**WHAT TO DO:** Give the records below again, exactly as they appear.

┌──

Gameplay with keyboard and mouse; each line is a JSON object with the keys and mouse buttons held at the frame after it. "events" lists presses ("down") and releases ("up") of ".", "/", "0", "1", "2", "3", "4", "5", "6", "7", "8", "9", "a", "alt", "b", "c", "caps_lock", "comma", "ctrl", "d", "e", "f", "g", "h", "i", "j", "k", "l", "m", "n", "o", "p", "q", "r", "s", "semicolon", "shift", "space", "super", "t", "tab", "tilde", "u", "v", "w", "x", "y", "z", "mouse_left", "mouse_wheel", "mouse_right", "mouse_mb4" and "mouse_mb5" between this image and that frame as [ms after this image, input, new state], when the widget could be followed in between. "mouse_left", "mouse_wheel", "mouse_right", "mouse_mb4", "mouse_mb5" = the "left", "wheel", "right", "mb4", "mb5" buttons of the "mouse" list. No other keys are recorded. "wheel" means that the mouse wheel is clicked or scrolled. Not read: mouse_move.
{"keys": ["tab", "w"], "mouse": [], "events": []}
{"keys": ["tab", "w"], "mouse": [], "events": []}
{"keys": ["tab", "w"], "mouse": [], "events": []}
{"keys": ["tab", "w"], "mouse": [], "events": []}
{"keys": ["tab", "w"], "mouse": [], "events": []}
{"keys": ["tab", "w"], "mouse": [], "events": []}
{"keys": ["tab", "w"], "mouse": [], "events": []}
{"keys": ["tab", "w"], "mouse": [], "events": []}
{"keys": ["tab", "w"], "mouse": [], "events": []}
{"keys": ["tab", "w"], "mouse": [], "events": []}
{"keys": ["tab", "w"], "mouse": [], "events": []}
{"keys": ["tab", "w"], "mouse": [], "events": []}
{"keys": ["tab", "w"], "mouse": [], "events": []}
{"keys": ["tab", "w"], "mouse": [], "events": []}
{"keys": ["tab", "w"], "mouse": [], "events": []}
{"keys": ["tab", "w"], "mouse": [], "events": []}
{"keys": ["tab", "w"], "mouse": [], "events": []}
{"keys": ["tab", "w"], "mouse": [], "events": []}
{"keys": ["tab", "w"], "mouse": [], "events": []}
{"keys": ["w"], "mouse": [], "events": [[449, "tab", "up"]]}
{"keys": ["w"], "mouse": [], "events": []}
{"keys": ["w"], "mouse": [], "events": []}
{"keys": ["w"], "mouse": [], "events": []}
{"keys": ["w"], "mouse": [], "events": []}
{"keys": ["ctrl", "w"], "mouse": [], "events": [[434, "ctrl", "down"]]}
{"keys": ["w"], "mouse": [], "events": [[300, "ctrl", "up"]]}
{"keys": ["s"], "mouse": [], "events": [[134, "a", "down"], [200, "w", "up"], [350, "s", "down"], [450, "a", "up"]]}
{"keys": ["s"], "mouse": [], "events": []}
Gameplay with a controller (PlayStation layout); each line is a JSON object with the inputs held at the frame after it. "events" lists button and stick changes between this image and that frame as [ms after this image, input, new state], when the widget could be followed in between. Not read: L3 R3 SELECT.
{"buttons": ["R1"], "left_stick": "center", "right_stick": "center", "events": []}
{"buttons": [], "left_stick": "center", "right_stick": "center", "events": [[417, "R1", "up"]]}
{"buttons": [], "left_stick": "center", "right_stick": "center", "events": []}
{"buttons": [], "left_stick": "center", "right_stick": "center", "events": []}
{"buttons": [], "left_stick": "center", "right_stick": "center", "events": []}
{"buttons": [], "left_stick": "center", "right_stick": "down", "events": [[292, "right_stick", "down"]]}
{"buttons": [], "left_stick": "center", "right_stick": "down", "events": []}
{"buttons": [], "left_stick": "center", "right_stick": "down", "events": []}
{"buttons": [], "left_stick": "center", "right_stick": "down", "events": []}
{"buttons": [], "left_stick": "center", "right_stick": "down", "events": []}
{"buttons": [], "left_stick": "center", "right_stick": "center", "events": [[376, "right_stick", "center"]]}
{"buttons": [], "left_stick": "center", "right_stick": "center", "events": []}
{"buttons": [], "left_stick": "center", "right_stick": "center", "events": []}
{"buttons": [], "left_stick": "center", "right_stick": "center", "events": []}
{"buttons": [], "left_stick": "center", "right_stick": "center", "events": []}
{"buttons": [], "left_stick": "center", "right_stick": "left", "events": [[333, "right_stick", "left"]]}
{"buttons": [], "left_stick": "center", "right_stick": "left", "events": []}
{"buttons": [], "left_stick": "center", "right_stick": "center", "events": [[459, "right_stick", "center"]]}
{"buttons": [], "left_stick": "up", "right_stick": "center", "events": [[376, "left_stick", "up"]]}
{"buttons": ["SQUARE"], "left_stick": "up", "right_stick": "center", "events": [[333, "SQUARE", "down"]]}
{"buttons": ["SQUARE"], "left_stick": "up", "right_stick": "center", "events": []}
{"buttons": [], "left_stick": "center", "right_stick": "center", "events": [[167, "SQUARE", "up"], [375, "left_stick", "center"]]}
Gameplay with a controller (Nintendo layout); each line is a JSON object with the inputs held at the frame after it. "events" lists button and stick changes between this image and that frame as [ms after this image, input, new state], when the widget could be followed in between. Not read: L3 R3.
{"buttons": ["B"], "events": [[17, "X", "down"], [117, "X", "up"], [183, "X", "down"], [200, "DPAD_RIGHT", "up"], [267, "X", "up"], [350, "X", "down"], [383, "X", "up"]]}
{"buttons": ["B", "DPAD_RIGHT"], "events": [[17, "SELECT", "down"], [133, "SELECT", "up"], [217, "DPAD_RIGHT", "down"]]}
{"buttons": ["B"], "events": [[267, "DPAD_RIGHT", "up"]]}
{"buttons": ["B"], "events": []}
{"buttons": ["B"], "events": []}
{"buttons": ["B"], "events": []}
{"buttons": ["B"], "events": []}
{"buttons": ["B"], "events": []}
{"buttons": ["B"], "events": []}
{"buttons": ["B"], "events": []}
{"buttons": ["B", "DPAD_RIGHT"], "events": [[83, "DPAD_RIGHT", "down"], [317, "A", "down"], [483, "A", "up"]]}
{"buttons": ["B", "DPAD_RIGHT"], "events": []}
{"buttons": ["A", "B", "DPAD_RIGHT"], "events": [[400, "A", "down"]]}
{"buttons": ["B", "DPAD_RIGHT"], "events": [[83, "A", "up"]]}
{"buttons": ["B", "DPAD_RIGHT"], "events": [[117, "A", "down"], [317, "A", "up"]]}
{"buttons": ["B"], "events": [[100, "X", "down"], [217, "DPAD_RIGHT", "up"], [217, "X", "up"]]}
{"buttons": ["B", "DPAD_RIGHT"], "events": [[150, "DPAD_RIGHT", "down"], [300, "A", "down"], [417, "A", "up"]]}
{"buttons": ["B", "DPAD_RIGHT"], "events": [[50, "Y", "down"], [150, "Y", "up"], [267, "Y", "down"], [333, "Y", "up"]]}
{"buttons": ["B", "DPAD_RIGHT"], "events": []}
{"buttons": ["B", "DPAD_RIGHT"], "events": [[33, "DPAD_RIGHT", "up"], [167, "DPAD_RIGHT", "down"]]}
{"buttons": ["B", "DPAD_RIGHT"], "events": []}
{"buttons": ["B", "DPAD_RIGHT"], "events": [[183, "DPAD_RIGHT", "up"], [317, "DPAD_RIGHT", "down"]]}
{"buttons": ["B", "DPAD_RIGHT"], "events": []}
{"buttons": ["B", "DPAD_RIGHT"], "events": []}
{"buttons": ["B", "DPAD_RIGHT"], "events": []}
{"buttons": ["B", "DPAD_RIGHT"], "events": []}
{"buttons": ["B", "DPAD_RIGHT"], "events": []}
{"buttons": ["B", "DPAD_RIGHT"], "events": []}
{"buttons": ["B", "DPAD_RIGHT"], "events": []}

└──

**RESULT:**
Gameplay with keyboard and mouse; each line is a JSON object with the keys and mouse buttons held at the frame after it. "events" lists presses ("down") and releases ("up") of ".", "/", "0", "1", "2", "3", "4", "5", "6", "7", "8", "9", "a", "alt", "b", "c", "caps_lock", "comma", "ctrl", "d", "e", "f", "g", "h", "i", "j", "k", "l", "m", "n", "o", "p", "q", "r", "s", "semicolon", "shift", "space", "super", "t", "tab", "tilde", "u", "v", "w", "x", "y", "z", "mouse_left", "mouse_wheel", "mouse_right", "mouse_mb4" and "mouse_mb5" between this image and that frame as [ms after this image, input, new state], when the widget could be followed in between. "mouse_left", "mouse_wheel", "mouse_right", "mouse_mb4", "mouse_mb5" = the "left", "wheel", "right", "mb4", "mb5" buttons of the "mouse" list. No other keys are recorded. "wheel" means that the mouse wheel is clicked or scrolled. Not read: mouse_move.
{"keys": ["tab", "w"], "mouse": [], "events": []}
{"keys": ["tab", "w"], "mouse": [], "events": []}
{"keys": ["tab", "w"], "mouse": [], "events": []}
{"keys": ["tab", "w"], "mouse": [], "events": []}
{"keys": ["tab", "w"], "mouse": [], "events": []}
{"keys": ["tab", "w"], "mouse": [], "events": []}
{"keys": ["tab", "w"], "mouse": [], "events": []}
{"keys": ["tab", "w"], "mouse": [], "events": []}
{"keys": ["tab", "w"], "mouse": [], "events": []}
{"keys": ["tab", "w"], "mouse": [], "events": []}
{"keys": ["tab", "w"], "mouse": [], "events": []}
{"keys": ["tab", "w"], "mouse": [], "events": []}
{"keys": ["tab", "w"], "mouse": [], "events": []}
{"keys": ["tab", "w"], "mouse": [], "events": []}
{"keys": ["tab", "w"], "mouse": [], "events": []}
{"keys": ["tab", "w"], "mouse": [], "events": []}
{"keys": ["tab", "w"], "mouse": [], "events": []}
{"keys": ["tab", "w"], "mouse": [], "events": []}
{"keys": ["tab", "w"], "mouse": [], "events": []}
{"keys": ["w"], "mouse": [], "events": [[449, "tab", "up"]]}
{"keys": ["w"], "mouse": [], "events": []}
{"keys": ["w"], "mouse": [], "events": []}
{"keys": ["w"], "mouse": [], "events": []}
{"keys": ["w"], "mouse": [], "events": []}
{"keys": ["ctrl", "w"], "mouse": [], "events": [[434, "ctrl", "down"]]}
{"keys": ["w"], "mouse": [], "events": [[300, "ctrl", "up"]]}
{"keys": ["s"], "mouse": [], "events": [[134, "a", "down"], [200, "w", "up"], [350, "s", "down"], [450, "a", "up"]]}
{"keys": ["s"], "mouse": [], "events": []}
Gameplay with a controller (PlayStation layout); each line is a JSON object with the inputs held at the frame after it. "events" lists button and stick changes between this image and that frame as [ms after this image, input, new state], when the widget could be followed in between. Not read: L3 R3 SELECT.
{"buttons": ["R1"], "left_stick": "center", "right_stick": "center", "events": []}
{"buttons": [], "left_stick": "center", "right_stick": "center", "events": [[417, "R1", "up"]]}
{"buttons": [], "left_stick": "center", "right_stick": "center", "events": []}
{"buttons": [], "left_stick": "center", "right_stick": "center", "events": []}
{"buttons": [], "left_stick": "center", "right_stick": "center", "events": []}
{"buttons": [], "left_stick": "center", "right_stick": "down", "events": [[292, "right_stick", "down"]]}
{"buttons": [], "left_stick": "center", "right_stick": "down", "events": []}
{"buttons": [], "left_stick": "center", "right_stick": "down", "events": []}
{"buttons": [], "left_stick": "center", "right_stick": "down", "events": []}
{"buttons": [], "left_stick": "center", "right_stick": "down", "events": []}
{"buttons": [], "left_stick": "center", "right_stick": "center", "events": [[376, "right_stick", "center"]]}
{"buttons": [], "left_stick": "center", "right_stick": "center", "events": []}
{"buttons": [], "left_stick": "center", "right_stick": "center", "events": []}
{"buttons": [], "left_stick": "center", "right_stick": "center", "events": []}
{"buttons": [], "left_stick": "center", "right_stick": "center", "events": []}
{"buttons": [], "left_stick": "center", "right_stick": "left", "events": [[333, "right_stick", "left"]]}
{"buttons": [], "left_stick": "center", "right_stick": "left", "events": []}
{"buttons": [], "left_stick": "center", "right_stick": "center", "events": [[459, "right_stick", "center"]]}
{"buttons": [], "left_stick": "up", "right_stick": "center", "events": [[376, "left_stick", "up"]]}
{"buttons": ["SQUARE"], "left_stick": "up", "right_stick": "center", "events": [[333, "SQUARE", "down"]]}
{"buttons": ["SQUARE"], "left_stick": "up", "right_stick": "center", "events": []}
{"buttons": [], "left_stick": "center", "right_stick": "center", "events": [[167, "SQUARE", "up"], [375, "left_stick", "center"]]}
Gameplay with a controller (Nintendo layout); each line is a JSON object with the inputs held at the frame after it. "events" lists button and stick changes between this image and that frame as [ms after this image, input, new state], when the widget could be followed in between. Not read: L3 R3.
{"buttons": ["B"], "events": [[17, "X", "down"], [117, "X", "up"], [183, "X", "down"], [200, "DPAD_RIGHT", "up"], [267, "X", "up"], [350, "X", "down"], [383, "X", "up"]]}
{"buttons": ["B", "DPAD_RIGHT"], "events": [[17, "SELECT", "down"], [133, "SELECT", "up"], [217, "DPAD_RIGHT", "down"]]}
{"buttons": ["B"], "events": [[267, "DPAD_RIGHT", "up"]]}
{"buttons": ["B"], "events": []}
{"buttons": ["B"], "events": []}
{"buttons": ["B"], "events": []}
{"buttons": ["B"], "events": []}
{"buttons": ["B"], "events": []}
{"buttons": ["B"], "events": []}
{"buttons": ["B"], "events": []}
{"buttons": ["B", "DPAD_RIGHT"], "events": [[83, "DPAD_RIGHT", "down"], [317, "A", "down"], [483, "A", "up"]]}
{"buttons": ["B", "DPAD_RIGHT"], "events": []}
{"buttons": ["A", "B", "DPAD_RIGHT"], "events": [[400, "A", "down"]]}
{"buttons": ["B", "DPAD_RIGHT"], "events": [[83, "A", "up"]]}
{"buttons": ["B", "DPAD_RIGHT"], "events": [[117, "A", "down"], [317, "A", "up"]]}
{"buttons": ["B"], "events": [[100, "X", "down"], [217, "DPAD_RIGHT", "up"], [217, "X", "up"]]}
{"buttons": ["B", "DPAD_RIGHT"], "events": [[150, "DPAD_RIGHT", "down"], [300, "A", "down"], [417, "A", "up"]]}
{"buttons": ["B", "DPAD_RIGHT"], "events": [[50, "Y", "down"], [150, "Y", "up"], [267, "Y", "down"], [333, "Y", "up"]]}
{"buttons": ["B", "DPAD_RIGHT"], "events": []}
{"buttons": ["B", "DPAD_RIGHT"], "events": [[33, "DPAD_RIGHT", "up"], [167, "DPAD_RIGHT", "down"]]}
{"buttons": ["B", "DPAD_RIGHT"], "events": []}
{"buttons": ["B", "DPAD_RIGHT"], "events": [[183, "DPAD_RIGHT", "up"], [317, "DPAD_RIGHT", "down"]]}
{"buttons": ["B", "DPAD_RIGHT"], "events": []}
{"buttons": ["B", "DPAD_RIGHT"], "events": []}
{"buttons": ["B", "DPAD_RIGHT"], "events": []}
{"buttons": ["B", "DPAD_RIGHT"], "events": []}
{"buttons": ["B", "DPAD_RIGHT"], "events": []}
{"buttons": ["B", "DPAD_RIGHT"], "events": []}
{"buttons": ["B", "DPAD_RIGHT"], "events": []}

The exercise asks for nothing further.